### Exercise aim
Please write the next part of the forum thread on marriage below, carrying on from its final line. The material that follows the thread is not part of this task.

### Document excerpt
************

Oh we're definitely all very emotional beings for sure. I think an issue we, individuals, are all having, is doing our best to inject as much pragmatism as possible into our lives, and it varies a lot from individual to individual, because we know emotions are fickle at best, and that they cannot help us organize our lives, whereas pragmatism can and does. 




Jansen said:


> I'd say that all humans are selfish and all actions stem from a selfish motivation, but I think those interests can be aligned in such a way where everyone benefits. I think in a marriage it's generally within everyone's benefit if they stay together, happy, fulfilled, etc. I don't believe anyone wants to get a divorce. Thus, I think the solution to avoid divorce is to ensure that those interests are continually met and maintained for both parties.


If… both parties invest to make it work. That's the condition in my opinion. Completely agreed on your first point.



Jansen said:


> Well like I mentioned earlier, marriage isn't a guaranteed dream for women and guaranteed work for men. We all work anyways. Why not for a loving wife/husband and kids? Nothing against people who work for themselves though. I'm just trying to clarify that it isn't so black and white.


What I'm trying to say overall is that currently for men, getting married is like playing Russian Roulette with 3-4 bullets in a 6-shot. Can be done, but I'm not taking that risk, and I'm actually hoping men in general will stop taking that risk. Things need to change, and they won't if we keep buying into this.



Jansen said:


> I think it's understandable to become cautious and/or angry about something like that. I also think that we move forward as a society when we speak our minds and demand more from our lives and I think this conversation is representative of that. Thanks for your inputs and I hope you find my response satisfactory.


That was a nice exchange, yes. It's also understandable how people who are happily living a good experience of it would defend it. It just generally misses the mark when the discussion is about more than just personal experiences.


----------



## Kaznos (May 3, 2018)

.


----------



## SgtPepper (Nov 22, 2016)

Penny said:


> probably because the divorce rate is so high. you are left with a lot of bitter and jaded people who advise against it. i think the problem is people rush into marriage or get married for the wrong reasons


arsenic is bad because of all the people who have tried it that are giving it bad rep.


----------



## dulcinea (Aug 22, 2011)

Modern culture looks down on anything that takes self discipline, emotional restraint and hard work, it seems like.


----------



## strawberryLola (Sep 19, 2010)

I also think there are new and divergent ways of viewing relationships. People are discovering their own unique identities (including sexuality), and also there is probably residual trauma experienced from previous generations that make a lot of people _resistant_ to the ideas of marriage.

It's easier to stay single and take care of ourselves. And in the age where people experienced narcissism growing up, it tends to deter those who like the idea of marriage to realistically re-examine what they're getting into.


----------



## ThisNameWorks (Mar 11, 2017)

Necrofantasia said:


> Marriage is not synonymous with love, or family....you can have those without it.


Incorrect, marriage continues today only because of love and family.

Many marriages fail, but that’s nothing to do with the concept just the generation. Marriage transcends human thinking, it existed before the establishment of human laws. It was neither men nor women who created marriage.




Necrofantasia said:


> 2) It is antithetical to humanity's promiscuous and fickle nature.

************

### Raw data
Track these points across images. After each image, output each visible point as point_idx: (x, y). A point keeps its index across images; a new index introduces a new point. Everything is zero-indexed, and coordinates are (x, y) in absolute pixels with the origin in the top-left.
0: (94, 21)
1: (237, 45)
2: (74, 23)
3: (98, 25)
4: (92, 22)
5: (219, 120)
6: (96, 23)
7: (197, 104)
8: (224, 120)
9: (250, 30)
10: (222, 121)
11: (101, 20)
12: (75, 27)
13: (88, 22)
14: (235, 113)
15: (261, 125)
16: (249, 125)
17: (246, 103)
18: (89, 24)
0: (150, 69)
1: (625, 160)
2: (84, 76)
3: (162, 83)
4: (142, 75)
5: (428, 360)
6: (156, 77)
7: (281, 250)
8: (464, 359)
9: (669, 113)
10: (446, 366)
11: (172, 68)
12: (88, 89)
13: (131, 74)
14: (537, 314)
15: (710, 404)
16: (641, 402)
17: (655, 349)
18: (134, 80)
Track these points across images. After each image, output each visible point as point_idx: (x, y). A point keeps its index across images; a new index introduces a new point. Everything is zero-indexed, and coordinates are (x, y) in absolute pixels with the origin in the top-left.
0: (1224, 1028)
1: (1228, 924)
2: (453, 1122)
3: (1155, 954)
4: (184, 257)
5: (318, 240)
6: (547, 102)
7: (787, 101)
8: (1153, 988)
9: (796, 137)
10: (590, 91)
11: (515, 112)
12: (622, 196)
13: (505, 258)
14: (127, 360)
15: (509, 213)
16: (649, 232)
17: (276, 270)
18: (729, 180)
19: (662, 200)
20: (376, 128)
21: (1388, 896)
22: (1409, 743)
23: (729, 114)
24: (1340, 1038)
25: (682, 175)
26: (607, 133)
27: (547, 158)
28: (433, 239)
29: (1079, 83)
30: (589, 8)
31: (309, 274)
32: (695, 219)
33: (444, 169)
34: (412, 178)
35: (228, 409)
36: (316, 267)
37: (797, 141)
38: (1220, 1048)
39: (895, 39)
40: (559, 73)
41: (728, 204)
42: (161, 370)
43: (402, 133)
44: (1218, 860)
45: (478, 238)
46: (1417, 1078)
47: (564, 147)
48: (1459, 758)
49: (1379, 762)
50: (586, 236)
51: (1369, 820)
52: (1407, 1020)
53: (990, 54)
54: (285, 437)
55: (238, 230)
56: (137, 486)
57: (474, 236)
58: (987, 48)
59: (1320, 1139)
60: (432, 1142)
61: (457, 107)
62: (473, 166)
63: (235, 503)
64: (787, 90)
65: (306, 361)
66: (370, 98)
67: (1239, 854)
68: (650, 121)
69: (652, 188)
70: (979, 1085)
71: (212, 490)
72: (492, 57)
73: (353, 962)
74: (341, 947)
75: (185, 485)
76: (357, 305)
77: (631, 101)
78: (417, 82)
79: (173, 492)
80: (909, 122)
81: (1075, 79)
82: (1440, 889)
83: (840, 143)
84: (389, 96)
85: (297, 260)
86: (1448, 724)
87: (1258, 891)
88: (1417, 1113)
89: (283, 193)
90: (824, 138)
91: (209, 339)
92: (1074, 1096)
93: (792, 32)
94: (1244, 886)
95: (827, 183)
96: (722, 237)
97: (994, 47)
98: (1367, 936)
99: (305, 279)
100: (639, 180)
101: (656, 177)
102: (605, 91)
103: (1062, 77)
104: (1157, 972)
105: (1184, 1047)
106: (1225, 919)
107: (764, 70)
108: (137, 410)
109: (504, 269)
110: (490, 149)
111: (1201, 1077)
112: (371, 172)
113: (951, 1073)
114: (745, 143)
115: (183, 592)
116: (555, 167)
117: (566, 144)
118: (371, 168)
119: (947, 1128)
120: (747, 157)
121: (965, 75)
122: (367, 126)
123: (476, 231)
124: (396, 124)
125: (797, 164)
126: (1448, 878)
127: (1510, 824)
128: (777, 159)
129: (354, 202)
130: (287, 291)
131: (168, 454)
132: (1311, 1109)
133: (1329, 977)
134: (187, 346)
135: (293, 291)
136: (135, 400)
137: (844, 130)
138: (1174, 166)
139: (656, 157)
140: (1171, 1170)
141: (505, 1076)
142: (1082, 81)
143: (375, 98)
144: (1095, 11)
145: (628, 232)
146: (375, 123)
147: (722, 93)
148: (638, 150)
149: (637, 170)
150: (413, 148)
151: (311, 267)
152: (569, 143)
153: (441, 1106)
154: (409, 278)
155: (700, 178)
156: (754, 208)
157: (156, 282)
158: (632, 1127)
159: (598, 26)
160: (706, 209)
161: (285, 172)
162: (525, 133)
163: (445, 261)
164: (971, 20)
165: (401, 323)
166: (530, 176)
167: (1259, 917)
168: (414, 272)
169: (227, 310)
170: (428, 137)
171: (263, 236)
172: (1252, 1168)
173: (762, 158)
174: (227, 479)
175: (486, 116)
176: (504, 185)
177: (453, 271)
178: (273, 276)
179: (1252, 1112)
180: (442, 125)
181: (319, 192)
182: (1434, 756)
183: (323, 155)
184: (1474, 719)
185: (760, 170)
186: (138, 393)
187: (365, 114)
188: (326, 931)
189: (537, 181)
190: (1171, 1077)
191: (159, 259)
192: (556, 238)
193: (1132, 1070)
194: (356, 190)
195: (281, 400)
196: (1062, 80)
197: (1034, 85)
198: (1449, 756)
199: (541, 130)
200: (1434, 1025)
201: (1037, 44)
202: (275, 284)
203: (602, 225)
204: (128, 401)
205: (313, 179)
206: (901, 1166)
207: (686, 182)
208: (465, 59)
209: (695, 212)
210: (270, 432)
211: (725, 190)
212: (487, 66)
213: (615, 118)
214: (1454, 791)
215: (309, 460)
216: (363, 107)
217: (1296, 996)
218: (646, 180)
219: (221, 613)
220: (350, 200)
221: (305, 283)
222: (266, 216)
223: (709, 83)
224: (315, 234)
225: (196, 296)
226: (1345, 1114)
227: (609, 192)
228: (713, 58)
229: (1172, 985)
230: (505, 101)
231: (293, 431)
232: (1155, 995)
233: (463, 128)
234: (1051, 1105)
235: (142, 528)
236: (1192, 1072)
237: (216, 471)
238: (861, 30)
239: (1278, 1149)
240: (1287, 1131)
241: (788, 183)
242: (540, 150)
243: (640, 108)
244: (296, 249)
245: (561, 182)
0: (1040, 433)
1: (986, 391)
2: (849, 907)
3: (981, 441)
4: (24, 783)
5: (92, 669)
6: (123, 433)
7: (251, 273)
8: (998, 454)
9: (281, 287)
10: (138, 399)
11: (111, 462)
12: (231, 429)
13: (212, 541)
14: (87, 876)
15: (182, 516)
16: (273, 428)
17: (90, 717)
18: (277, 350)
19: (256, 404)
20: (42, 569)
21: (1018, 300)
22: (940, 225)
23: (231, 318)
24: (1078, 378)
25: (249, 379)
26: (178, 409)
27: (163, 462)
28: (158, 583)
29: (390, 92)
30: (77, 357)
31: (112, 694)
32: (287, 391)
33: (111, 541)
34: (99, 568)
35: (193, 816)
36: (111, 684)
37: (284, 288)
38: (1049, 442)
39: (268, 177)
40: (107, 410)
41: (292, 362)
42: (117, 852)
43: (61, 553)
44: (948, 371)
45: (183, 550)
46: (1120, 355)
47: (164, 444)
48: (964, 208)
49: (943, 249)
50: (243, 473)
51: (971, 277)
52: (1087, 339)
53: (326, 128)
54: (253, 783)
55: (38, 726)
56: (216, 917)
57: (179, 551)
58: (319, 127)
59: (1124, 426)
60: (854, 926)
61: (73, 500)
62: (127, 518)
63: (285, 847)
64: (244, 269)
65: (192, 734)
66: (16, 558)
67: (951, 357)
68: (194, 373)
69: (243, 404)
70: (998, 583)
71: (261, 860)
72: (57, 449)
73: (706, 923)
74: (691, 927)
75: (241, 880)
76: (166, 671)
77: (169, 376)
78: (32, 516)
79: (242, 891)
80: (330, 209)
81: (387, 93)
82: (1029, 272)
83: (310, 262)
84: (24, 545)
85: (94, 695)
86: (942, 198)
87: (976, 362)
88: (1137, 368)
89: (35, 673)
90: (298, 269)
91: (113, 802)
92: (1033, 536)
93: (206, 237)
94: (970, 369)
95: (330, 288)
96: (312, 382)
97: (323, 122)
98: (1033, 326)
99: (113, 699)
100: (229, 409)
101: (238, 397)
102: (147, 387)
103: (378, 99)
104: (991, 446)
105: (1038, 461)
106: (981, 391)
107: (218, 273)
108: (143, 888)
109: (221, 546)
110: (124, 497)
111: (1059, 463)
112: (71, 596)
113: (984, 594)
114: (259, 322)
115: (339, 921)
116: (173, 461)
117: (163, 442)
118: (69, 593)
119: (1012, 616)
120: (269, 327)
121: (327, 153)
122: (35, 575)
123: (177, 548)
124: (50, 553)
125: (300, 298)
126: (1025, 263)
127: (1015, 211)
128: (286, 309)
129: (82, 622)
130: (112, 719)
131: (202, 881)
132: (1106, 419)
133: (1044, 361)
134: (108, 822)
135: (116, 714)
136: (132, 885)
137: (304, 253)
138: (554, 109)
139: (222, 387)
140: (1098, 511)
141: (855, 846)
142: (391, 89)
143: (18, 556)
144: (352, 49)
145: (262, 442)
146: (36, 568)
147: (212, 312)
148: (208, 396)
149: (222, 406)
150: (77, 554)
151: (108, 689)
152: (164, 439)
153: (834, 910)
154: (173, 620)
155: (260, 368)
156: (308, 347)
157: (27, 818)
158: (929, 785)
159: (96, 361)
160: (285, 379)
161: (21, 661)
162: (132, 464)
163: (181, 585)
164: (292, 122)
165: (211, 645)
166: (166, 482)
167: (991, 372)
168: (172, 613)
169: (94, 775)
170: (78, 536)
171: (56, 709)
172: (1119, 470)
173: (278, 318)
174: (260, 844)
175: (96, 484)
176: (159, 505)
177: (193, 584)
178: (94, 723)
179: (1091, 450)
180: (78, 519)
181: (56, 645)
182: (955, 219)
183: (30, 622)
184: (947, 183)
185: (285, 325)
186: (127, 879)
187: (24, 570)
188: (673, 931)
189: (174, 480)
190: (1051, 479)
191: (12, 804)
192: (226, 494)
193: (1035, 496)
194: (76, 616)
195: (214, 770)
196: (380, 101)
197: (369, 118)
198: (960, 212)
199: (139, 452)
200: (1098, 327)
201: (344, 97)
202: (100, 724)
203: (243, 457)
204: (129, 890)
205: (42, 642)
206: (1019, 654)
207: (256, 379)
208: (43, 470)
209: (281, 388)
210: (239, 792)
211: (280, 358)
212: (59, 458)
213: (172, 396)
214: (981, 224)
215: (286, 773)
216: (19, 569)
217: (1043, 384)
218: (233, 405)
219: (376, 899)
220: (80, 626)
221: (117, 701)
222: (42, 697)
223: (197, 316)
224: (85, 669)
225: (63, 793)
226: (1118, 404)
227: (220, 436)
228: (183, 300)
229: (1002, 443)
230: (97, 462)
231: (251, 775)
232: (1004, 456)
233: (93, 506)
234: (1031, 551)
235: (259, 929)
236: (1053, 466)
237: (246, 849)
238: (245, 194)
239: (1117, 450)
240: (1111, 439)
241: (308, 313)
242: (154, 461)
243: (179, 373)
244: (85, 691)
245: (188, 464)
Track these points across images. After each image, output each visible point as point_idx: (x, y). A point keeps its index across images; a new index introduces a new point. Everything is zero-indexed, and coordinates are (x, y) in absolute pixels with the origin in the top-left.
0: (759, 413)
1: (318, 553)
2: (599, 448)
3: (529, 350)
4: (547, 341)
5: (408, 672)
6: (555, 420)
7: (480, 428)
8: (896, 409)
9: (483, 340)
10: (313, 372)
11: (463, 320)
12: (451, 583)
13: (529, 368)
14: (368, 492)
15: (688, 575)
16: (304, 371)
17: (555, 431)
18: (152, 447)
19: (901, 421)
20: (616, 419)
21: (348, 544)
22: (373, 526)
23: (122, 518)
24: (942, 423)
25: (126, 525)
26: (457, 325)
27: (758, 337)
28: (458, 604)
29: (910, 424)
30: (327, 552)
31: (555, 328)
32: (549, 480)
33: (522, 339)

************

### Reply to the task
You’re assuming too much. Not everyone wants promiscuity. I know plenty of individuals that don’t care for that lifestyle.




Necrofantasia said:


> 5) We've had time to observe the detrimental effects marriage has on the participants and children, and deemed them not worth whatever benefit marriage could offer.


Who is we? Me and many others observe healthy family ties that extend into greater communities.

Perhaps this is merely a pessimistic view.


----------



## Sparky (Mar 15, 2010)

Homosocial people often cannot stand being with the opposite sex in the same room, or house for long periods of time. They also tend to like hanging out with the same sex, and will react angrily, or be displeased if they see the wife associating with other men. This describes the "lack of freedom" people sometimes talk about in marriage. 

Certain men will often find that it's easier to focus on career and studies after being married, so it really depends on the person. If you find the right one, then consider settling down and getting married. You won't have to think about attracting the opposite sex, dating, finding "the right one", and can focus more on tasks at hand. 

How you find the right one depends on the individual, and what you ask. For example, you can test out your feelings for the other person's reaction if you were to ask him "will you marry me", in your mind. If you feel it uncomfortable to do so, then the person is likely not right in someway, even if he looks absolutely handsome or very skilled. Similarly, if the person you ask the question to might be put off, then it's also not right.

This really applies to 12PM Role Temperament Energy beings, though if a Naga person (homosocial with Fear, Envy, Love and Belief Emotionally suppressed), who appeals using libido or sex-drive, says "I love you", and you reply "I love you, too", even if you think you just love him as a person (not in a romantic partner way), the other person will likely take it as a marriage proposal, which will prompt him to propose (even if the people are young, like in Middle School, which might cause you to think it's something of a joke). If nothing further happens (no sexual relations), yet the Naga feels like you two are married, then the Energy being might engage in physical self-harming abilities, like over-eating, over-drinking, or pull all-nighters. A Draco Reptilian (previously called Ascended Reptilian) being will likely spell-bind you and make you be attracted to him physically (and likely personality-wise), though you will likely not be as attracted while in bed, and appear drained or in a daze. You will also not be as romantically attracted to the person over time. A Maitre being likely displays exceptional enthusiasm, discuss marriage early, and make you more bold (put you off your guard), though can be very off-putting with how he treats other people, and might appear controlling (his way or the highway type).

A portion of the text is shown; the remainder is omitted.